• [What the task requires]: Scan the entries below. Return every line that includes "assign".

• [Extracted data]:

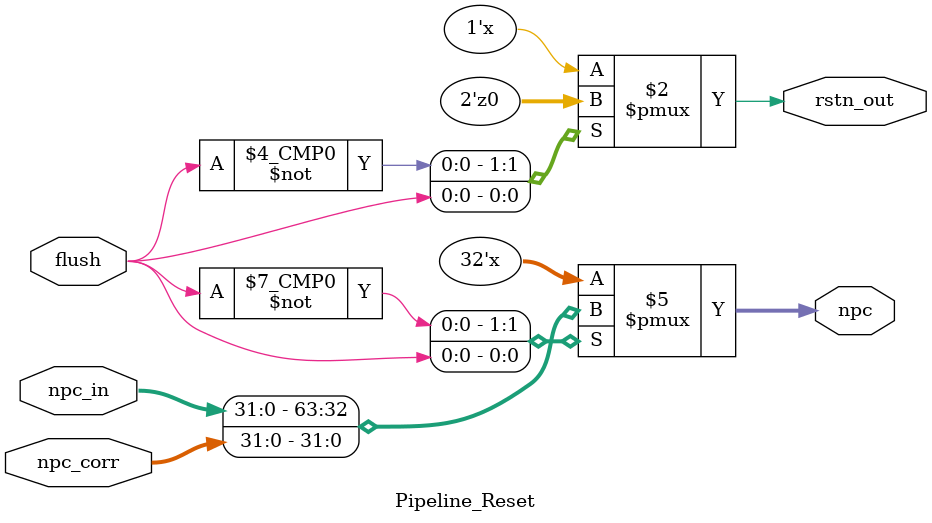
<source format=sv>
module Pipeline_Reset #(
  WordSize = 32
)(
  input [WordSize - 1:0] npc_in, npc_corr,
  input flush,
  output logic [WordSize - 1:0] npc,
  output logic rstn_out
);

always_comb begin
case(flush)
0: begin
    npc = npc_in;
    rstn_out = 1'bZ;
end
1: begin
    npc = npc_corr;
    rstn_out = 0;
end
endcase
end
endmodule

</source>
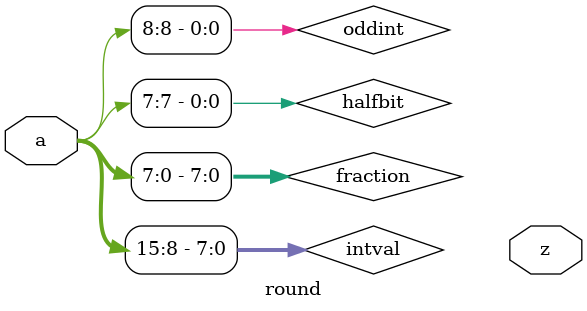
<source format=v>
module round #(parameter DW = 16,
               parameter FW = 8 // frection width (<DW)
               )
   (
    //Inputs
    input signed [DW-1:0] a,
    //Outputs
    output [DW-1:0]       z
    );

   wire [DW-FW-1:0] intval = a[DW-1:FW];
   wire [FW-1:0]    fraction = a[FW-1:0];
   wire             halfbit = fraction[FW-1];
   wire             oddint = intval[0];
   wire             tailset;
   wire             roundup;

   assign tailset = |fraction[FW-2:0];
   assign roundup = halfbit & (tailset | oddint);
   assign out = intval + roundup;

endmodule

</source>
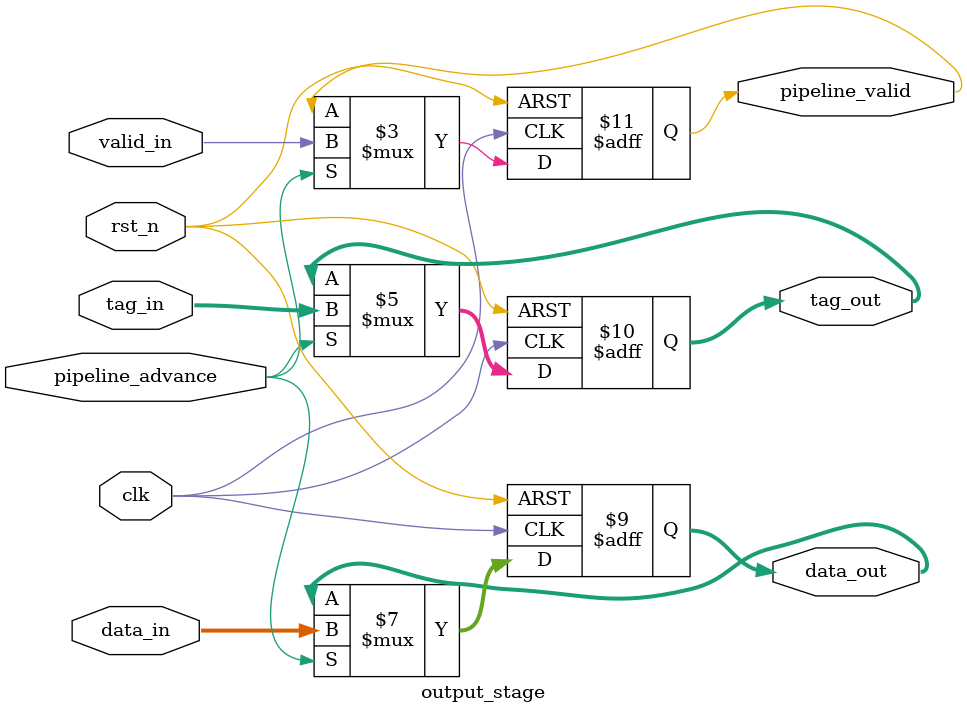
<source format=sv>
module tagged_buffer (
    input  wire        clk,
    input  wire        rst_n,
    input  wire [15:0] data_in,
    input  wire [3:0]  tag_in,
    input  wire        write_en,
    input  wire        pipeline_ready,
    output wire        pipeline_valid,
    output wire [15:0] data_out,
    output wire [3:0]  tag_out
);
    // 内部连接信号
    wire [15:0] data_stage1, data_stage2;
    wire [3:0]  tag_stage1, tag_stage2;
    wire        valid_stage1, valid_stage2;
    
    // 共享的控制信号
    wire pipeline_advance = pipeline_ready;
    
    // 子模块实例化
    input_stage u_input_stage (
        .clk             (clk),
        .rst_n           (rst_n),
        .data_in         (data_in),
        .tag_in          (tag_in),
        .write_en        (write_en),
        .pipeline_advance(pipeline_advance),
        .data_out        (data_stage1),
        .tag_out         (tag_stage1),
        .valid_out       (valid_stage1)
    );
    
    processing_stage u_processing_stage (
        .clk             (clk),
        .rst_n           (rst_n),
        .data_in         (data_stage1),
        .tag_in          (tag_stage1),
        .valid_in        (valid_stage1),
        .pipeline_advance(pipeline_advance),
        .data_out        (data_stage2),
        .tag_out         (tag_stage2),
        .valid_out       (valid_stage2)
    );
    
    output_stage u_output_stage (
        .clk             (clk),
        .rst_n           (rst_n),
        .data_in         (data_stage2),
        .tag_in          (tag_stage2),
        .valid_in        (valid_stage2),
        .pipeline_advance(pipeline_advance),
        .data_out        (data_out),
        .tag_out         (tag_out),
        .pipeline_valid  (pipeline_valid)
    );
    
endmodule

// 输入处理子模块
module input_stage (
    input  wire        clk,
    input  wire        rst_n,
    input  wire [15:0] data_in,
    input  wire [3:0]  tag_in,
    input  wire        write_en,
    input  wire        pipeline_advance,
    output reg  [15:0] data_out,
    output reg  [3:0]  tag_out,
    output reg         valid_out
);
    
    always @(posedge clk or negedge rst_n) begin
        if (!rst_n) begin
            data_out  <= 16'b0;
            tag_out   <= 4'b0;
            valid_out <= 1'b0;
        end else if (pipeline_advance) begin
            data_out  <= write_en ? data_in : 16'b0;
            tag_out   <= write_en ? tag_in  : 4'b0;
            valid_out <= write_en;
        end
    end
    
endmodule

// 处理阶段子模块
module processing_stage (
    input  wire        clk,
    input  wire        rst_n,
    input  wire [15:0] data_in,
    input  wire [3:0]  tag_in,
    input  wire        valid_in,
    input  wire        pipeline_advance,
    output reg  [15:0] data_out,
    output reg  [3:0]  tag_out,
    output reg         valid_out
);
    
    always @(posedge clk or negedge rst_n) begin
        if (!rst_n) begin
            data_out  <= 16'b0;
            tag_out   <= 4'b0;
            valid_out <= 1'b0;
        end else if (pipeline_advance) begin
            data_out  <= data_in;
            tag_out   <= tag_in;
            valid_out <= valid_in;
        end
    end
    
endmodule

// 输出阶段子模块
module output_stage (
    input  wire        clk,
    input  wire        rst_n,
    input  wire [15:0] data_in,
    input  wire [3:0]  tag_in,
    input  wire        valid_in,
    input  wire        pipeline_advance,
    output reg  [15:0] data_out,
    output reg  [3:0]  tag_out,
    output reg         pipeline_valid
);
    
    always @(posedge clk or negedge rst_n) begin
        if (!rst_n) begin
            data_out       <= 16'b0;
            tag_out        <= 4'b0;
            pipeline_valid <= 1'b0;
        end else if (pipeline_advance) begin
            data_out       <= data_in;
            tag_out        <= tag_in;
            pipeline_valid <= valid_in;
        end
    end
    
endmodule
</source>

...

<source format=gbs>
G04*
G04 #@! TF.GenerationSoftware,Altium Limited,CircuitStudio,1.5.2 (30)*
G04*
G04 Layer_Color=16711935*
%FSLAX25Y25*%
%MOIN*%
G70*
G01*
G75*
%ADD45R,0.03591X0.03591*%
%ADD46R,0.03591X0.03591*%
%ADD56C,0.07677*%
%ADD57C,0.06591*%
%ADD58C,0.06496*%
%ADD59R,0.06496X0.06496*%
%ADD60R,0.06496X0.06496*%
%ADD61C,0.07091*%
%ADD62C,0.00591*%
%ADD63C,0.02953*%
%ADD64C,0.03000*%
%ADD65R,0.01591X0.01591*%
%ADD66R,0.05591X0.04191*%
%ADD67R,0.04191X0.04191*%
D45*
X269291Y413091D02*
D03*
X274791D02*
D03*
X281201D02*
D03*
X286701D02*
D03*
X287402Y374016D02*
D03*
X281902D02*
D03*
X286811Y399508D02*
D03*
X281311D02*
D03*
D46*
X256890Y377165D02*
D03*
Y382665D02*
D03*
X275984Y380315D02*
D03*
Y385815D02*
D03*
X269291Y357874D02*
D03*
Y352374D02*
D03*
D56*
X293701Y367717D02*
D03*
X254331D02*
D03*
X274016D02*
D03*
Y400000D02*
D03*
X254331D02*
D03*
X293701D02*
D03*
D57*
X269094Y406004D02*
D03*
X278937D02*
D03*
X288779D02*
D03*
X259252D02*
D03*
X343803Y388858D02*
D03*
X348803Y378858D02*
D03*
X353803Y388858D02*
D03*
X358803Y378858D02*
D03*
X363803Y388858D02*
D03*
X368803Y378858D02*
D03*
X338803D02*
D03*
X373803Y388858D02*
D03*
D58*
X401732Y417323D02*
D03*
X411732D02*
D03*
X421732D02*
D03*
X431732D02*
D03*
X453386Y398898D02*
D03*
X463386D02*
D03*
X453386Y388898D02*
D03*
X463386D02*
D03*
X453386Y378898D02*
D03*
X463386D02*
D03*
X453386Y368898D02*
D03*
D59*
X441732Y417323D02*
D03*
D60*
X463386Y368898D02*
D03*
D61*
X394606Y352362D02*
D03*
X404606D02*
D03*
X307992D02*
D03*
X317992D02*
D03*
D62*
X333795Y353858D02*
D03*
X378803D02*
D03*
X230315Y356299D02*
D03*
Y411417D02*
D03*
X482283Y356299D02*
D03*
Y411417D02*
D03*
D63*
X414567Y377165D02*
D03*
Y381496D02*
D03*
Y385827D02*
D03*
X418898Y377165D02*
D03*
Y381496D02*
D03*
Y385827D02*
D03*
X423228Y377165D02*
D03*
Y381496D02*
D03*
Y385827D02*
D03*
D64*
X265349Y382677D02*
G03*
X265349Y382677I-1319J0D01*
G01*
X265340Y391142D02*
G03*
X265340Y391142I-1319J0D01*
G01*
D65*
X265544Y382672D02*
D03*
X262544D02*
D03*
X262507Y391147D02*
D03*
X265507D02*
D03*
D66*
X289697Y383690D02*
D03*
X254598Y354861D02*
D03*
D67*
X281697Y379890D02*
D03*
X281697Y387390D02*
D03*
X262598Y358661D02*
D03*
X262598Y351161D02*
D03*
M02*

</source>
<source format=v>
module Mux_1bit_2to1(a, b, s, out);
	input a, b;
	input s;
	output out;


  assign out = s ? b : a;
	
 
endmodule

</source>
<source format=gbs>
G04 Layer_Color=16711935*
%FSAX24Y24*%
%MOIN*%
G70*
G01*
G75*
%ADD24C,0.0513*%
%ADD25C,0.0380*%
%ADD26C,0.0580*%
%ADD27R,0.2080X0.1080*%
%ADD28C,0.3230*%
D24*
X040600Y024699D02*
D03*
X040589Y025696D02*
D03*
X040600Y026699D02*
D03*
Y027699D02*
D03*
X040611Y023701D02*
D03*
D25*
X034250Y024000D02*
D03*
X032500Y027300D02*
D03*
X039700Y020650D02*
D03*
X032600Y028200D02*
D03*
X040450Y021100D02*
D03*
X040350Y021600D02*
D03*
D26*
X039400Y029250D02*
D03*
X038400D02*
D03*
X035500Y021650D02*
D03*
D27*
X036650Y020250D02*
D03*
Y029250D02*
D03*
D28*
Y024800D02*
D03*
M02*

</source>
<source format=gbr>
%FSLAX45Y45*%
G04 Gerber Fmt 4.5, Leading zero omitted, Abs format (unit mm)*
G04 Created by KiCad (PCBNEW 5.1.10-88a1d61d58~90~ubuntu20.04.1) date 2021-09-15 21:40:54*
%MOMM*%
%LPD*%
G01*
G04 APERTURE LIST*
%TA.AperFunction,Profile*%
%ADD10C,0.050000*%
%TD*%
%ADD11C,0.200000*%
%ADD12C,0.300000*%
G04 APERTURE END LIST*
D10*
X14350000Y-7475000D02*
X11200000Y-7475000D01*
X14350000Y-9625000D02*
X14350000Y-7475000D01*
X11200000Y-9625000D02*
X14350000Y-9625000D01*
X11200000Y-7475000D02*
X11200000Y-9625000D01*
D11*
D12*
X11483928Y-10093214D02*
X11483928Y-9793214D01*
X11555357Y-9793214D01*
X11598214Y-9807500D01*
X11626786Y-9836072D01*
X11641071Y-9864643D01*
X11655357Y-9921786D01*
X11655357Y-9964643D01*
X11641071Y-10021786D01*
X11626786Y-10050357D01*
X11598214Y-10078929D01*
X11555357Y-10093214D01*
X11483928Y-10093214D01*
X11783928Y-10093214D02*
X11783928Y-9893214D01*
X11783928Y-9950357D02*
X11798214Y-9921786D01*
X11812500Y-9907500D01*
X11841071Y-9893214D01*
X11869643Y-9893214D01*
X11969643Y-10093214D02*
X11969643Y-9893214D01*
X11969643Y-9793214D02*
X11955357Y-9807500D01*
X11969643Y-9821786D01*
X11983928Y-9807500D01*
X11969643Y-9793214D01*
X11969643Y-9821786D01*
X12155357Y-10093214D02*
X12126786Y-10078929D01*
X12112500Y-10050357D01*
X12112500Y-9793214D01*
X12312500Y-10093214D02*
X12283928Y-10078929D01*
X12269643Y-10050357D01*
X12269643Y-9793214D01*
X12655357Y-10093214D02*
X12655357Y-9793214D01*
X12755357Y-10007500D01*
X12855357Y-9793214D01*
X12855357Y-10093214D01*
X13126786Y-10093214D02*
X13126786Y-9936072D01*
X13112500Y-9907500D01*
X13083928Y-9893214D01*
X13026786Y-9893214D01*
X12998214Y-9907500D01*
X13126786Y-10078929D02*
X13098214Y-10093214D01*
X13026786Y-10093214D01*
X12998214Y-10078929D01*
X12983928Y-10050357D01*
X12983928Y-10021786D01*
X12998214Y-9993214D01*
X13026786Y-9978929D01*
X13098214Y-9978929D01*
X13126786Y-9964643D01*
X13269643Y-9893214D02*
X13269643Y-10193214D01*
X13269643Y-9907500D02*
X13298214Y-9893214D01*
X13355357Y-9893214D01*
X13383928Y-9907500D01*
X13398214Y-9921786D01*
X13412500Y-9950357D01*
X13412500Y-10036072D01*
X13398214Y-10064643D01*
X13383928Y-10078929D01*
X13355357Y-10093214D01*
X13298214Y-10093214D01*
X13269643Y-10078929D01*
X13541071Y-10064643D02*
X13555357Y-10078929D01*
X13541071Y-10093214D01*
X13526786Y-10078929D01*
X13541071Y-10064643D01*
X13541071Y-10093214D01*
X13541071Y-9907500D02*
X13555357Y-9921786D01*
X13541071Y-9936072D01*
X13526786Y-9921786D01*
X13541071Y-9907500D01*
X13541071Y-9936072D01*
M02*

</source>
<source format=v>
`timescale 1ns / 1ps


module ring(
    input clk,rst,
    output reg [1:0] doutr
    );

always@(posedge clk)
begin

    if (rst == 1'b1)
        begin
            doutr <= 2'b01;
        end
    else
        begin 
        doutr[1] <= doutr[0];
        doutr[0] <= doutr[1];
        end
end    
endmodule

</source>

• [Completed exercise]:
   assign tailset = |fraction[FW-2:0];
   assign roundup = halfbit & (tailset | oddint);
   assign out = intval + roundup;
  assign out = s ? b : a;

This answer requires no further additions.